### PROBLEM DETAILS
Could you restate the whole listing word for word?

### DATA SHOWN
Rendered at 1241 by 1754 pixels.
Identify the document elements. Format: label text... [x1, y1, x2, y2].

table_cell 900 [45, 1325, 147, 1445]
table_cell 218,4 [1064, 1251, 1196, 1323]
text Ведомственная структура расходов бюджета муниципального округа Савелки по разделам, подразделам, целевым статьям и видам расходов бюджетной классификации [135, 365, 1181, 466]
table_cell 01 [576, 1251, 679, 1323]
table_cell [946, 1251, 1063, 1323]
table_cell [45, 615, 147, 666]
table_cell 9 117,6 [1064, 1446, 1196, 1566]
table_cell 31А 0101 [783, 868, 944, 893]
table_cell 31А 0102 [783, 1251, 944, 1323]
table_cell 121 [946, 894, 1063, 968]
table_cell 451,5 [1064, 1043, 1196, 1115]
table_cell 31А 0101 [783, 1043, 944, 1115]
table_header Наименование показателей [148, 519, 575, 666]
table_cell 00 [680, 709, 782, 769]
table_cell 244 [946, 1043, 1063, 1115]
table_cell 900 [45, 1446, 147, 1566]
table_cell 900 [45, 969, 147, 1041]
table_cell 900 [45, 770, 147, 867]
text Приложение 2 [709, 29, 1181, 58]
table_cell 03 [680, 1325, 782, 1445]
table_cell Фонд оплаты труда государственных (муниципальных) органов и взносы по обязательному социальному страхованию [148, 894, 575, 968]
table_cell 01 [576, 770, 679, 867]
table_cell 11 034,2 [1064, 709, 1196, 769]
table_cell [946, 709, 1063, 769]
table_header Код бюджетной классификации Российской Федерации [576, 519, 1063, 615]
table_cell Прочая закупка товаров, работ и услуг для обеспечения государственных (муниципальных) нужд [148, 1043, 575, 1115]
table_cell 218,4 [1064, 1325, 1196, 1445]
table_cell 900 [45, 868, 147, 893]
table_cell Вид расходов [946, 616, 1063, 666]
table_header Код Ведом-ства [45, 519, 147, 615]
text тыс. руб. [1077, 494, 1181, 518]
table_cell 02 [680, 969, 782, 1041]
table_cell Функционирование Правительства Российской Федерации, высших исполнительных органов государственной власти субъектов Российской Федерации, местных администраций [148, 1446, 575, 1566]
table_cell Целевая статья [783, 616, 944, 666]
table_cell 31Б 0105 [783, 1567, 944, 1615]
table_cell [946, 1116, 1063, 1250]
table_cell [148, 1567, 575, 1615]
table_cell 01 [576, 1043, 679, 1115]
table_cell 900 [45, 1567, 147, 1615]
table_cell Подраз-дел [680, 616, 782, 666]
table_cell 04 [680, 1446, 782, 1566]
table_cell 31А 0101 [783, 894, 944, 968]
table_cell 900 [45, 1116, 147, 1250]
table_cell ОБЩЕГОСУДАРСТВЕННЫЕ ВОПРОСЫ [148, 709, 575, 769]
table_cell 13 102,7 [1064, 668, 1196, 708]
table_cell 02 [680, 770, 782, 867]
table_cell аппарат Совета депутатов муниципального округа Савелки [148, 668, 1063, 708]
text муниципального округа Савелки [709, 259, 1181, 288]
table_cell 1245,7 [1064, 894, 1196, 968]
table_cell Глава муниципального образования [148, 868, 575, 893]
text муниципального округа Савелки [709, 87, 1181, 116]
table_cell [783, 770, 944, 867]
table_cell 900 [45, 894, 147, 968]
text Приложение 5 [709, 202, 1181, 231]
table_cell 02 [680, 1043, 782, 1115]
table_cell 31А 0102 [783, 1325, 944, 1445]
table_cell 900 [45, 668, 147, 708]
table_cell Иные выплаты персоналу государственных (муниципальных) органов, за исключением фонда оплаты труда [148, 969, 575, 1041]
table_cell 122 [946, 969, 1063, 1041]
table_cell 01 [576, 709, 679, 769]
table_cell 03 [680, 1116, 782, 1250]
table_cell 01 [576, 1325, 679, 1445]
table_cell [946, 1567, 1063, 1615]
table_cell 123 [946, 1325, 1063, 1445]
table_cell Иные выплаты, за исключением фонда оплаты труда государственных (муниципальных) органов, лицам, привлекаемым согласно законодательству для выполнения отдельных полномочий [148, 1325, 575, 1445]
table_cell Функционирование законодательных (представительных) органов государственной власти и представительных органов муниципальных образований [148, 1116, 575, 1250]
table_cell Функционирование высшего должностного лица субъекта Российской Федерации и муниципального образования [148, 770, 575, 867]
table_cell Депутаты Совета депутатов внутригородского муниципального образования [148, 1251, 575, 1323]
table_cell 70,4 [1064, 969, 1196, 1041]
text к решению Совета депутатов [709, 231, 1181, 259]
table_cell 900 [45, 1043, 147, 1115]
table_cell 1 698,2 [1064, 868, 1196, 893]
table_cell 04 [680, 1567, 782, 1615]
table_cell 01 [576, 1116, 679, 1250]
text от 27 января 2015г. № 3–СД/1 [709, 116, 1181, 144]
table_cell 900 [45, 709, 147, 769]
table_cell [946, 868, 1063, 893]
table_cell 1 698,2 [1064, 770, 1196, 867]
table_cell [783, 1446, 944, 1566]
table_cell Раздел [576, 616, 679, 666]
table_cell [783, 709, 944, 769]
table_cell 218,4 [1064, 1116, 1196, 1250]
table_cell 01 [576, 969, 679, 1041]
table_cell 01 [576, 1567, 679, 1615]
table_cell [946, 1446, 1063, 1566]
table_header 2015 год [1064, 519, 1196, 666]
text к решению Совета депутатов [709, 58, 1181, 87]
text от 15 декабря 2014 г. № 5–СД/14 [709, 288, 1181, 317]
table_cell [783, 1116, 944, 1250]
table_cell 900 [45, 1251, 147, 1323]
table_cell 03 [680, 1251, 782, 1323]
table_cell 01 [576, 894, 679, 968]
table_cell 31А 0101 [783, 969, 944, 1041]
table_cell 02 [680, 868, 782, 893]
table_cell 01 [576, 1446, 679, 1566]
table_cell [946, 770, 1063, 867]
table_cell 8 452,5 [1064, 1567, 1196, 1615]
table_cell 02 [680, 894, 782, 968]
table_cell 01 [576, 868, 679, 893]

### EXPECTED ANSWER
Rendered at 1241 by 1754 pixels.
Identify the document elements. Format: label text... [x1, y1, x2, y2].

table_cell 900 [45, 1325, 147, 1445]
table_cell 218,4 [1064, 1251, 1196, 1323]
text Ведомственная структура расходов бюджета муниципального округа Савелки по разделам, подразделам, целевым статьям и видам расходов бюджетной классификации [135, 365, 1181, 466]
table_cell 01 [576, 1251, 679, 1323]
table_cell [946, 1251, 1063, 1323]
table_cell [45, 615, 147, 666]
table_cell 9 117,6 [1064, 1446, 1196, 1566]
table_cell 31А 0101 [783, 868, 944, 893]
table_cell 31А 0102 [783, 1251, 944, 1323]
table_cell 121 [946, 894, 1063, 968]
table_cell 451,5 [1064, 1043, 1196, 1115]
table_cell 31А 0101 [783, 1043, 944, 1115]
table_header Наименование показателей [148, 519, 575, 666]
table_cell 00 [680, 709, 782, 769]
table_cell 244 [946, 1043, 1063, 1115]
table_cell 900 [45, 1446, 147, 1566]
table_cell 900 [45, 969, 147, 1041]
table_cell 900 [45, 770, 147, 867]
text Приложение 2 [709, 29, 1181, 58]
table_cell 03 [680, 1325, 782, 1445]
table_cell Фонд оплаты труда государственных (муниципальных) органов и взносы по обязательному социальному страхованию [148, 894, 575, 968]
table_cell 01 [576, 770, 679, 867]
table_cell 11 034,2 [1064, 709, 1196, 769]
table_cell [946, 709, 1063, 769]
table_header Код бюджетной классификации Российской Федерации [576, 519, 1063, 615]
table_cell Прочая закупка товаров, работ и услуг для обеспечения государственных (муниципальных) нужд [148, 1043, 575, 1115]
table_cell 218,4 [1064, 1325, 1196, 1445]
table_cell 900 [45, 868, 147, 893]
table_cell Вид расходов [946, 616, 1063, 666]
table_header Код Ведом-ства [45, 519, 147, 615]
text тыс. руб. [1077, 494, 1181, 518]
table_cell 02 [680, 969, 782, 1041]
table_cell Функционирование Правительства Российской Федерации, высших исполнительных органов государственной власти субъектов Российской Федерации, местных администраций [148, 1446, 575, 1566]
table_cell Целевая статья [783, 616, 944, 666]
table_cell 31Б 0105 [783, 1567, 944, 1615]
table_cell [946, 1116, 1063, 1250]
table_cell [148, 1567, 575, 1615]
table_cell 01 [576, 1043, 679, 1115]
table_cell 900 [45, 1567, 147, 1615]
table_cell Подраз-дел [680, 616, 782, 666]
table_cell 04 [680, 1446, 782, 1566]
table_cell 31А 0101 [783, 894, 944, 968]
table_cell 900 [45, 1116, 147, 1250]
table_cell ОБЩЕГОСУДАРСТВЕННЫЕ ВОПРОСЫ [148, 709, 575, 769]
table_cell 13 102,7 [1064, 668, 1196, 708]
table_cell 02 [680, 770, 782, 867]
table_cell аппарат Совета депутатов муниципального округа Савелки [148, 668, 1063, 708]
text муниципального округа Савелки [709, 259, 1181, 288]
table_cell 1245,7 [1064, 894, 1196, 968]
table_cell Глава муниципального образования [148, 868, 575, 893]
text муниципального округа Савелки [709, 87, 1181, 116]
table_cell [783, 770, 944, 867]
table_cell 900 [45, 894, 147, 968]
text Приложение 5 [709, 202, 1181, 231]
table_cell 02 [680, 1043, 782, 1115]
table_cell 31А 0102 [783, 1325, 944, 1445]
table_cell 900 [45, 668, 147, 708]
table_cell Иные выплаты персоналу государственных (муниципальных) органов, за исключением фонда оплаты труда [148, 969, 575, 1041]
table_cell 122 [946, 969, 1063, 1041]
table_cell 01 [576, 709, 679, 769]
table_cell 03 [680, 1116, 782, 1250]
table_cell 01 [576, 1325, 679, 1445]
table_cell [946, 1567, 1063, 1615]
table_cell 123 [946, 1325, 1063, 1445]
table_cell Иные выплаты, за исключением фонда оплаты труда государственных (муниципальных) органов, лицам, привлекаемым согласно законодательству для выполнения отдельных полномочий [148, 1325, 575, 1445]
table_cell Функционирование законодательных (представительных) органов государственной власти и представительных органов муниципальных образований [148, 1116, 575, 1250]
table_cell Функционирование высшего должностного лица субъекта Российской Федерации и муниципального образования [148, 770, 575, 867]
table_cell Депутаты Совета депутатов внутригородского муниципального образования [148, 1251, 575, 1323]
table_cell 70,4 [1064, 969, 1196, 1041]
text к решению Совета депутатов [709, 231, 1181, 259]
table_cell 900 [45, 1043, 147, 1115]
table_cell 1 698,2 [1064, 868, 1196, 893]
table_cell 04 [680, 1567, 782, 1615]
table_cell 01 [576, 1116, 679, 1250]
text от 27 января 2015г. № 3–СД/1 [709, 116, 1181, 144]
table_cell 900 [45, 709, 147, 769]
table_cell [946, 868, 1063, 893]
table_cell 1 698,2 [1064, 770, 1196, 867]
table_cell [783, 1446, 944, 1566]
table_cell Раздел [576, 616, 679, 666]
table_cell [783, 709, 944, 769]
table_cell 218,4 [1064, 1116, 1196, 1250]
table_cell 01 [576, 969, 679, 1041]
table_cell 01 [576, 1567, 679, 1615]
table_cell [946, 1446, 1063, 1566]
table_header 2015 год [1064, 519, 1196, 666]
text к решению Совета депутатов [709, 58, 1181, 87]
text от 15 декабря 2014 г. № 5–СД/14 [709, 288, 1181, 317]
table_cell [783, 1116, 944, 1250]
table_cell 900 [45, 1251, 147, 1323]
table_cell 03 [680, 1251, 782, 1323]
table_cell 01 [576, 894, 679, 968]
table_cell 31А 0101 [783, 969, 944, 1041]
table_cell 02 [680, 868, 782, 893]
table_cell 01 [576, 1446, 679, 1566]
table_cell [946, 770, 1063, 867]
table_cell 8 452,5 [1064, 1567, 1196, 1615]
table_cell 02 [680, 894, 782, 968]
table_cell 01 [576, 868, 679, 893]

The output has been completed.